The lower-tier unit can “pick up incremental growth” by deploying some robo strategies, but Gorman added: “This idea we’re some mass market firm, we’re actually not. We’re a firm dealing with really wealthy people.”
Morgan Stanley is not the first retail brokerage firm to target the ultra-wealthy, to be sure, but it is on a marketing campaign to convince brokers, customers and company investors that it has the most efficient platform for servicing client needs.
Following months of “beta” testing and a budget “in the billions,” the firm is now rolling out a program to encourage its almost 16,000 brokers and 7,000 client service associates at 600 branches to learn how to use new capabilities that include “personalized” daily mass mailings suggesting investment strategies to customers, instantaneous risk-management analyses of assets held at the firm and away and service enhancers such as allowing customers to share documents digitally.
“This will be a much more efficient business,” said Gorman, who has promised investors that wealth management will raise its pretax profit margins that hovered in single digits after the financial crisis to between 26% and 28% over the next two years.
Wealth management doesn’t need to hire more advisors or associates, said Gorman, who has previously noted that margins will be helped by the expiration this year of retention bonuses offered to brokers during the acquisition of Smith Barney.

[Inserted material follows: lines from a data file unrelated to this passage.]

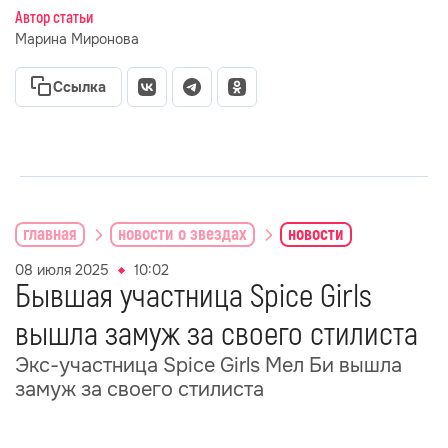
Автор статьи
Марина Миронова
Ссылка
главная
новости о звездах
новости
08 июля 2025
10:02
Бывшая участница Spice Girls
вышла замуж за своего стилиста
Экс-участница Spice Girls Мел Би вышла
замуж за своего стилиста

CSAs are “repurposing their activities,” convincing customers to register for electronic authorizations so they can eliminate “millions of bits of paperwork…all the garbage they have to deal with” and focus on “real” client service. “A lot of them have Series 7s, they’re very intelligent and a lot of them chose not to be advisors,” he said.
Brokers, he added, don’t need to make dozens of phone calls to stay in front of customers, but will now be able to use smart-data, predictive analytic-enhanced messages that can be sent to their book in two seconds, he said. “We make that very easy for them.”

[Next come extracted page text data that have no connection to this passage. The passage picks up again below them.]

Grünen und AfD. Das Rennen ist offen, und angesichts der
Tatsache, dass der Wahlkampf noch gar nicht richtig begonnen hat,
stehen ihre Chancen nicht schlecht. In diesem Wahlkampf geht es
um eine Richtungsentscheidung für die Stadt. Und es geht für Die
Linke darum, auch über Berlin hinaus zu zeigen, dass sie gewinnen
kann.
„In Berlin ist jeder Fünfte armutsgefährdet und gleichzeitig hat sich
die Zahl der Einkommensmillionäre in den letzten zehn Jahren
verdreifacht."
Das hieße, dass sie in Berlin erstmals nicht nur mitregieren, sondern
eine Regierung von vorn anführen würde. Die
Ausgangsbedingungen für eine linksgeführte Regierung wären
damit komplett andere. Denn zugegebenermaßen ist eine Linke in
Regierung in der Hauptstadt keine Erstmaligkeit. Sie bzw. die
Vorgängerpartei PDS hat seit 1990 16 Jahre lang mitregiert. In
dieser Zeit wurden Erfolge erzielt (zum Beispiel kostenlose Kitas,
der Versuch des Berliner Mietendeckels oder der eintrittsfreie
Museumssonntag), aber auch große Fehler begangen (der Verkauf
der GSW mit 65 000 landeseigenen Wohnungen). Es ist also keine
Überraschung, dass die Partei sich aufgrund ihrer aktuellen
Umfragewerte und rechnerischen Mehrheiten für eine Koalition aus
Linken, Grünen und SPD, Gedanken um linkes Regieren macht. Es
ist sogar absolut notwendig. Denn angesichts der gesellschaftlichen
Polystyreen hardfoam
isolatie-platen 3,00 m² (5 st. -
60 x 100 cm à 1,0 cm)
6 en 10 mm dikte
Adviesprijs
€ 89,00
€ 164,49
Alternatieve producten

Very wealthy clients who brokers should be targeting won’t care about saving 20 basis points on a low advisory fee if they are shown risk analyses of their investments that can save them much more than that on tax decisions and portfolio allocations, he said.
There appears to be only one reason why a broker would eschew the new platform’s architectural efficiencies and face the prospect of repapering accounts and dealing with hundreds of pages of signatures, he implied.
“If your financial advisor left and went to another firm and, by the way, is telling you it’s because they have ‘better something,’ ask them how much they got paid,” he said.